──────── Provided material

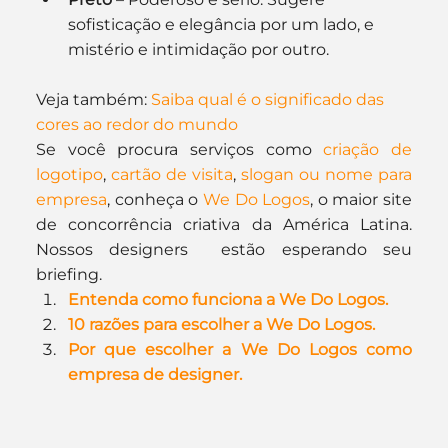
sofisticação e elegância por um lado, e 
mistério e intimidação por outro.
Veja também: 
Saiba qual é o significado das 
cores ao redor do mundo
Se você procura serviços como 
criação de 
logotipo
, 
cartão de visita
, 
slogan ou nome para 
empresa
, conheça o 
We Do Logos
, o maior site 
de concorrência criativa da América Latina. 
Nossos designers  estão esperando seu 
briefing.
Entenda como funciona a We Do Logos.
10 razões para escolher a We Do Logos.
Por que escolher a We Do Logos como 
empresa de designer.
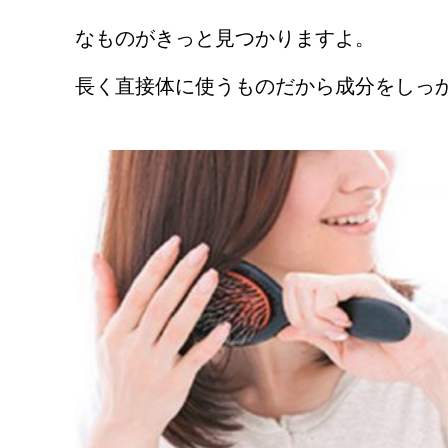
なものがきっと見つかりますよ。
長く直接体に使うものだから成分をしっ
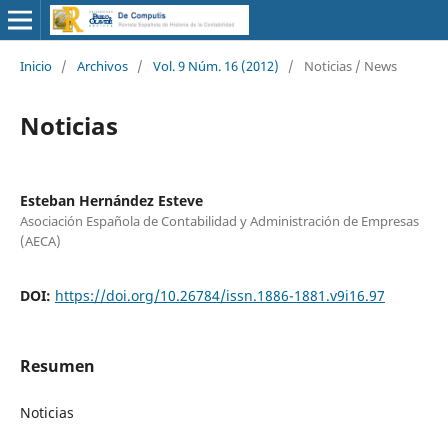
Inicio
/
Archivos
/
Vol. 9 Núm. 16 (2012)
/
Noticias / News
Noticias
Esteban Hernández Esteve
Asociación Española de Contabilidad y Administración de Empresas
(AECA)
DOI:
https://doi.org/10.26784/issn.1886-1881.v9i16.97
Resumen
Noticias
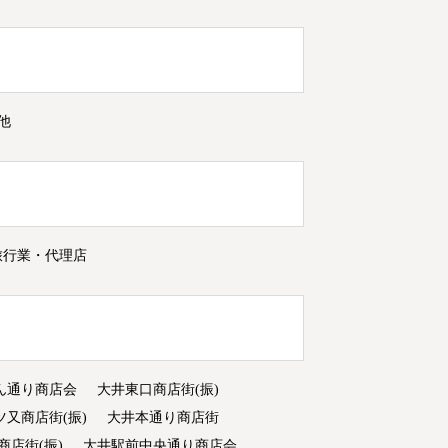
他
旅行業・代理店
ん通り商店会
大井東口商店街(振)
ツ又商店街(振)
大井本通り商店街
商店街(振)
大井駅前中央通り商店会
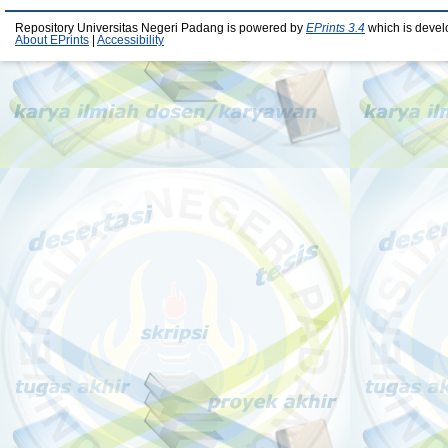
Repository Universitas Negeri Padang is powered by
EPrints 3.4
which is devel
About EPrints
|
Accessibility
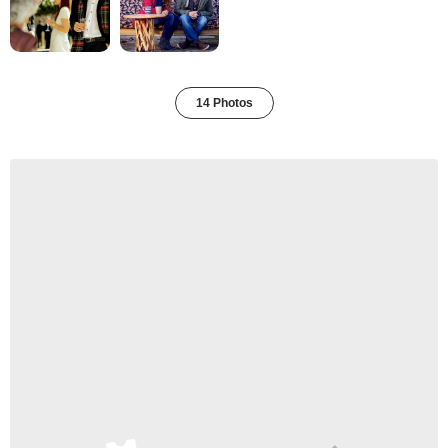
14 Photos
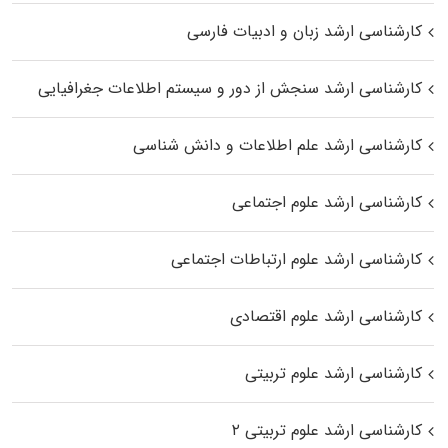
کارشناسی ارشد زبان و ادبیات فارسی
کارشناسی ارشد سنجش از دور و سیستم اطلاعات جغرافیایی
کارشناسی ارشد علم اطلاعات و دانش شناسی
کارشناسی ارشد علوم اجتماعی
کارشناسی ارشد علوم ارتباطات اجتماعی
کارشناسی ارشد علوم اقتصادی
کارشناسی ارشد علوم تربیتی
کارشناسی ارشد علوم تربیتی ۲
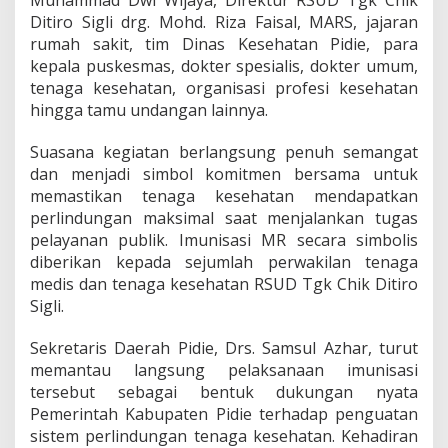
Ditiro Sigli drg. Mohd. Riza Faisal, MARS, jajaran
rumah sakit, tim Dinas Kesehatan Pidie, para
kepala puskesmas, dokter spesialis, dokter umum,
tenaga kesehatan, organisasi profesi kesehatan
hingga tamu undangan lainnya.
Suasana kegiatan berlangsung penuh semangat
dan menjadi simbol komitmen bersama untuk
memastikan tenaga kesehatan mendapatkan
perlindungan maksimal saat menjalankan tugas
pelayanan publik. Imunisasi MR secara simbolis
diberikan kepada sejumlah perwakilan tenaga
medis dan tenaga kesehatan RSUD Tgk Chik Ditiro
Sigli.
Sekretaris Daerah Pidie, Drs. Samsul Azhar, turut
memantau langsung pelaksanaan imunisasi
tersebut sebagai bentuk dukungan nyata
Pemerintah Kabupaten Pidie terhadap penguatan
sistem perlindungan tenaga kesehatan. Kehadiran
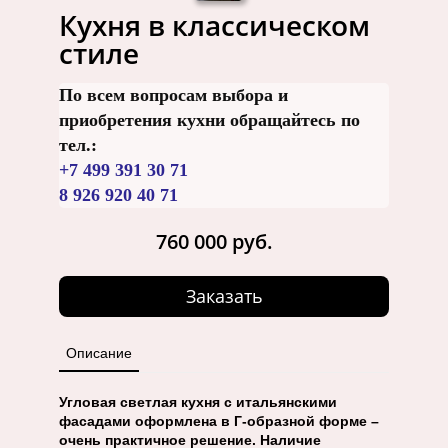
Кухня в классическом
стиле
По всем вопросам выбора и
приобретения кухни обращайтесь по
тел.:
+7 499 391 30 71
8 926 920 40 71
760 000 руб.
Заказать
Описание
Угловая светлая кухня с итальянскими
фасадами оформлена в Г-образной форме –
очень практичное решение. Наличие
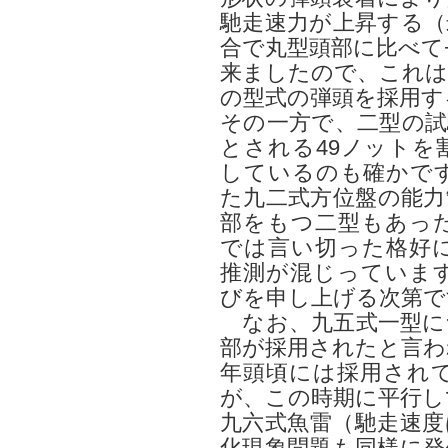
馳走速力が上昇する（
合で丸型頭部に比べて
来ましたので、これは
の型式の弾頭を採用す
その一方で、二型の試
とされる49ノットを
しているのも確かで
た九二式方位盤の能力
部をもつ二型もあっ
では言い切った格好
推測が混じっていま
びを申し上げる次第で
なお、九五式一型に
部が採用されたと言わ
年頭頃には採用され
が、この時期に平行し
九六式魚雷（馳走速度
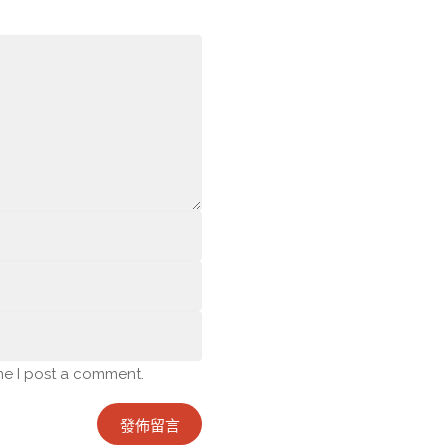
me I post a comment.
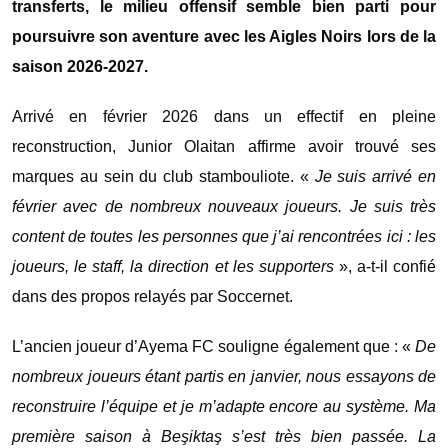
transferts, le milieu offensif semble bien parti pour
poursuivre son aventure avec les Aigles Noirs lors de la
saison 2026-2027.
Arrivé en février 2026 dans un effectif en pleine
reconstruction, Junior Olaitan affirme avoir trouvé ses
marques au sein du club stambouliote. «
Je suis arrivé en
février avec de nombreux nouveaux joueurs. Je suis très
content de toutes les personnes que j’ai rencontrées ici : les
joueurs, le staff, la direction et les supporters
», a-t-il confié
dans des propos relayés par Soccernet.
L’ancien joueur d’Ayema FC souligne également que : «
De
nombreux joueurs étant partis en janvier, nous essayons de
reconstruire l’équipe et je m’adapte encore au système. Ma
première saison à Beşiktaş s’est très bien passée. La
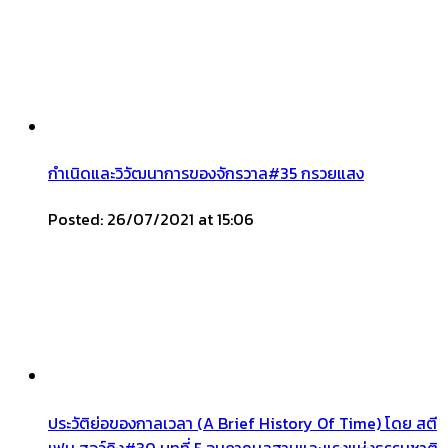
กำเนิดและวิวัฒนาการของจักรวาล#35 กรวยแสง
Posted: 26/07/2021 at 15:06
ประวัติย่อของกาลเวลา (A Brief History Of Time) โดย สตี
เฟน ฮอว์คิง#30 บทที่ 5 อนุภาคมูลฐานและแรงแห่งธรรมชาติ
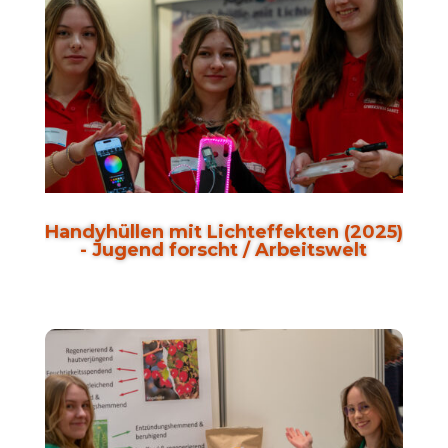
Handyhüllen mit Lichteffekten (2025)
- Jugend forscht / Arbeitswelt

────────────────

■ Your goal:
Go through the entries and copy every line that has "علوم".

■ Result for this exercise:
کارشناسی ارشد علوم اجتماعی
کارشناسی ارشد علوم ارتباطات اجتماعی
کارشناسی ارشد علوم اقتصادی
کارشناسی ارشد علوم تربیتی
کارشناسی ارشد علوم تربیتی ۲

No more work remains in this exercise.